It seems odd that after over 100 years of electric motor manufacturing, we have very few people in the industry that can really ‘boil it down’ to the basics of what is important in applying electric motors. An electric motor transforms electricity into mechanical work. That’s why most electric motor manufacturers employ mechanical engineers. And why controlling electric motors is almost exclusively done by electrical engineers. The two rarely meet.
Consistent with the Second Law of Thermodynamics, any time energy is converted from one form to another there are losses that are manifested as heat. Efficiency is one of the primary figures of merit that give us a reference point for how well the conversion process works. But more than just a relative measure, efficiency values across a range of technology options, leads to the ability to measure cost of operation for any given application.

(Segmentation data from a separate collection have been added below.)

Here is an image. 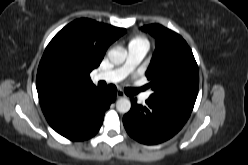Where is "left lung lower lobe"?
Instances as JSON below:
<instances>
[{
	"instance_id": "1",
	"label": "left lung lower lobe",
	"mask_w": 248,
	"mask_h": 165,
	"mask_svg": "<svg viewBox=\"0 0 248 165\" xmlns=\"http://www.w3.org/2000/svg\"><path fill=\"white\" fill-rule=\"evenodd\" d=\"M191 112L163 104L159 101H146L138 105L131 99V109L124 115L123 124L127 133L143 144L152 145L173 137L186 123Z\"/></svg>"
}]
</instances>
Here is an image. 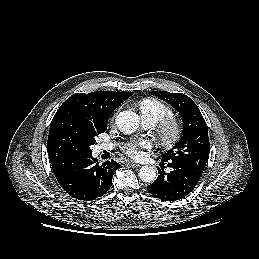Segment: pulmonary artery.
I'll use <instances>...</instances> for the list:
<instances>
[{
    "mask_svg": "<svg viewBox=\"0 0 259 259\" xmlns=\"http://www.w3.org/2000/svg\"><path fill=\"white\" fill-rule=\"evenodd\" d=\"M142 123H143V126L145 128H151L155 124V122L152 119L146 118V117H142ZM112 148H113V146L110 145V144H102V145H100V149L101 150H108V149H112Z\"/></svg>",
    "mask_w": 259,
    "mask_h": 259,
    "instance_id": "obj_1",
    "label": "pulmonary artery"
}]
</instances>
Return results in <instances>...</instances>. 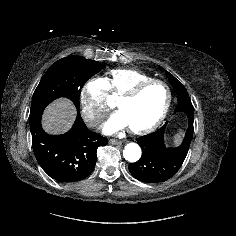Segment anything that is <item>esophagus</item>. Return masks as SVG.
I'll return each instance as SVG.
<instances>
[{
  "instance_id": "obj_1",
  "label": "esophagus",
  "mask_w": 236,
  "mask_h": 236,
  "mask_svg": "<svg viewBox=\"0 0 236 236\" xmlns=\"http://www.w3.org/2000/svg\"><path fill=\"white\" fill-rule=\"evenodd\" d=\"M109 143H110V144H120L121 141H120V140H117V139H110V140H109Z\"/></svg>"
}]
</instances>
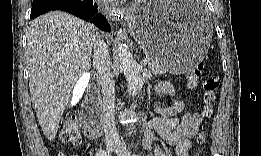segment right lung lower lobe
<instances>
[{"label": "right lung lower lobe", "instance_id": "obj_1", "mask_svg": "<svg viewBox=\"0 0 261 156\" xmlns=\"http://www.w3.org/2000/svg\"><path fill=\"white\" fill-rule=\"evenodd\" d=\"M52 10L68 12L86 21H91L101 30L111 31L108 21L98 13L97 3L93 0H33L30 17L35 18Z\"/></svg>", "mask_w": 261, "mask_h": 156}]
</instances>
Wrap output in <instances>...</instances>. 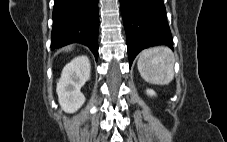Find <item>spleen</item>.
Returning a JSON list of instances; mask_svg holds the SVG:
<instances>
[{"mask_svg":"<svg viewBox=\"0 0 227 142\" xmlns=\"http://www.w3.org/2000/svg\"><path fill=\"white\" fill-rule=\"evenodd\" d=\"M172 51L163 46L148 48L139 54L137 67L141 77L151 84L166 85L174 78Z\"/></svg>","mask_w":227,"mask_h":142,"instance_id":"spleen-1","label":"spleen"}]
</instances>
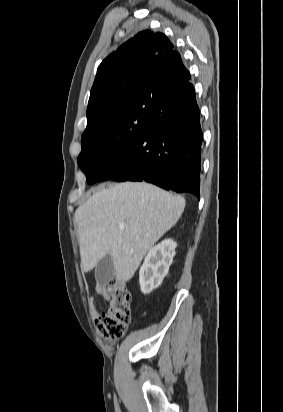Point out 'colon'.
<instances>
[{
  "label": "colon",
  "mask_w": 283,
  "mask_h": 412,
  "mask_svg": "<svg viewBox=\"0 0 283 412\" xmlns=\"http://www.w3.org/2000/svg\"><path fill=\"white\" fill-rule=\"evenodd\" d=\"M106 300L108 309L97 317L95 327L104 341L113 343L123 337L130 322L129 295L122 284L111 282Z\"/></svg>",
  "instance_id": "1"
}]
</instances>
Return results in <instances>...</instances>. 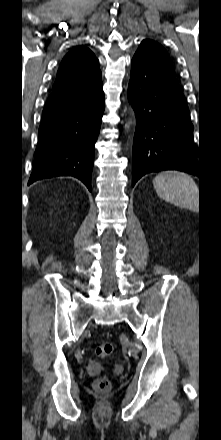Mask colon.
Segmentation results:
<instances>
[{"instance_id": "1", "label": "colon", "mask_w": 221, "mask_h": 440, "mask_svg": "<svg viewBox=\"0 0 221 440\" xmlns=\"http://www.w3.org/2000/svg\"><path fill=\"white\" fill-rule=\"evenodd\" d=\"M112 352L113 345L108 342L99 344L95 349L96 355L101 358L109 356L110 354H112ZM94 387L98 391H107L110 388V381L106 378H99L95 381Z\"/></svg>"}]
</instances>
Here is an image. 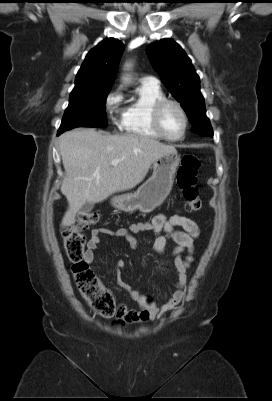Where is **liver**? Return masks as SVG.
Here are the masks:
<instances>
[{
  "mask_svg": "<svg viewBox=\"0 0 272 401\" xmlns=\"http://www.w3.org/2000/svg\"><path fill=\"white\" fill-rule=\"evenodd\" d=\"M66 172L61 192L68 201L62 226L75 223L76 213L86 203H98L115 192L130 190L143 181L153 162L174 146L149 137L111 135L93 128H76L59 137ZM119 159L117 166L111 162Z\"/></svg>",
  "mask_w": 272,
  "mask_h": 401,
  "instance_id": "obj_1",
  "label": "liver"
}]
</instances>
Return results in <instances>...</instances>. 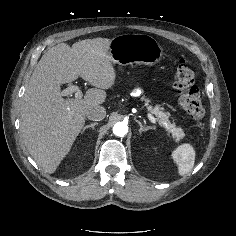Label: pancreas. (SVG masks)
Instances as JSON below:
<instances>
[{
  "mask_svg": "<svg viewBox=\"0 0 236 236\" xmlns=\"http://www.w3.org/2000/svg\"><path fill=\"white\" fill-rule=\"evenodd\" d=\"M142 100H145L147 103L150 102V100L142 98ZM148 110L154 114L158 121L159 124L168 132L172 134L173 139L178 142L180 139H182L185 134L182 130V128L178 127L175 123H171L169 121L170 114L168 112L163 111V107L160 105L148 106Z\"/></svg>",
  "mask_w": 236,
  "mask_h": 236,
  "instance_id": "cf45deb5",
  "label": "pancreas"
}]
</instances>
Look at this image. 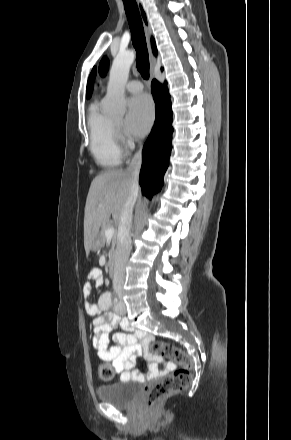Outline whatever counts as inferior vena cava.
<instances>
[{
    "label": "inferior vena cava",
    "instance_id": "602c4592",
    "mask_svg": "<svg viewBox=\"0 0 291 440\" xmlns=\"http://www.w3.org/2000/svg\"><path fill=\"white\" fill-rule=\"evenodd\" d=\"M142 163L141 149L134 155L126 172L131 177V190L122 212L118 226V242L115 253V266L113 276V289L122 304V291L125 280V267L131 251L130 229L132 212L139 191V173Z\"/></svg>",
    "mask_w": 291,
    "mask_h": 440
}]
</instances>
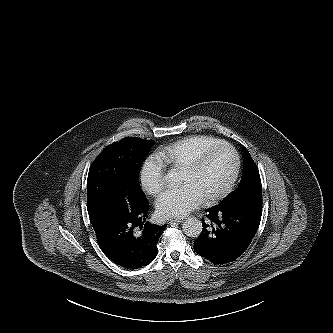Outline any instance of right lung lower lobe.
I'll return each instance as SVG.
<instances>
[{
  "instance_id": "98d812e1",
  "label": "right lung lower lobe",
  "mask_w": 333,
  "mask_h": 333,
  "mask_svg": "<svg viewBox=\"0 0 333 333\" xmlns=\"http://www.w3.org/2000/svg\"><path fill=\"white\" fill-rule=\"evenodd\" d=\"M148 210L149 203L127 212L117 210L90 219L100 248L117 265L137 269L157 256L156 245L166 224L146 222L143 226Z\"/></svg>"
}]
</instances>
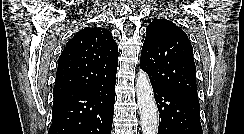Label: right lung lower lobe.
<instances>
[{
    "label": "right lung lower lobe",
    "instance_id": "1",
    "mask_svg": "<svg viewBox=\"0 0 244 134\" xmlns=\"http://www.w3.org/2000/svg\"><path fill=\"white\" fill-rule=\"evenodd\" d=\"M115 84L116 77L95 88L54 95L48 134H110Z\"/></svg>",
    "mask_w": 244,
    "mask_h": 134
}]
</instances>
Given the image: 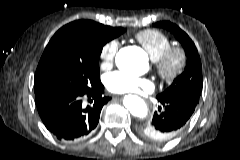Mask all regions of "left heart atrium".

So it’s important to understand the mechanical load requirement in some detail and then navigate the technology trade-offs. Purchase cost, installation cost, operating costs, maintenance costs and life expectancy all play a part in the life cycle evaluation. One of the great features of electric motors is that they are generally designed for low maintenance and life expectancies in excess of 50,000 hours. Most large equipment motors can be rebuilt and put back into service at relatively low cost. Which is why electric motors continue to be the ‘workhorse of industry’.
Navigating the trade off is not so easy. This is because over the years there have been so many variations produced that it is hard to make definite rules to guide the selection process. Rules that seem to work well for large motors don’t work so well for small motors because of scale effect and many more technology options. The decreased cost of motor control technology the use of electronics cost effective and especially important for long term operation of production equipment.
One basic distinction in the electric motor is variable speed construction direct current motors versus constant speed alternating current motors. Edison versus Tesla. Unfortunately even this basic distinction has broken down in presence of the variable frequency drive (VFD) that is so popular today for use with alternating current motors. In the past VFD’s had significant limitations so that it was possible to maintain the distinctions, particularly in areas requiring low speed operation of the AC motor. Modern VFD’s are able to provide torque at zero speed when position feedback devices are added to the motor and the rotor position can be fed back to the drive.
In the past the simplicity of the AC motor and the fact that it did not require expensive controls made it extremely popular and low cost to install. As the control cost has fallen, many features can be added to enhance the operation of the motor.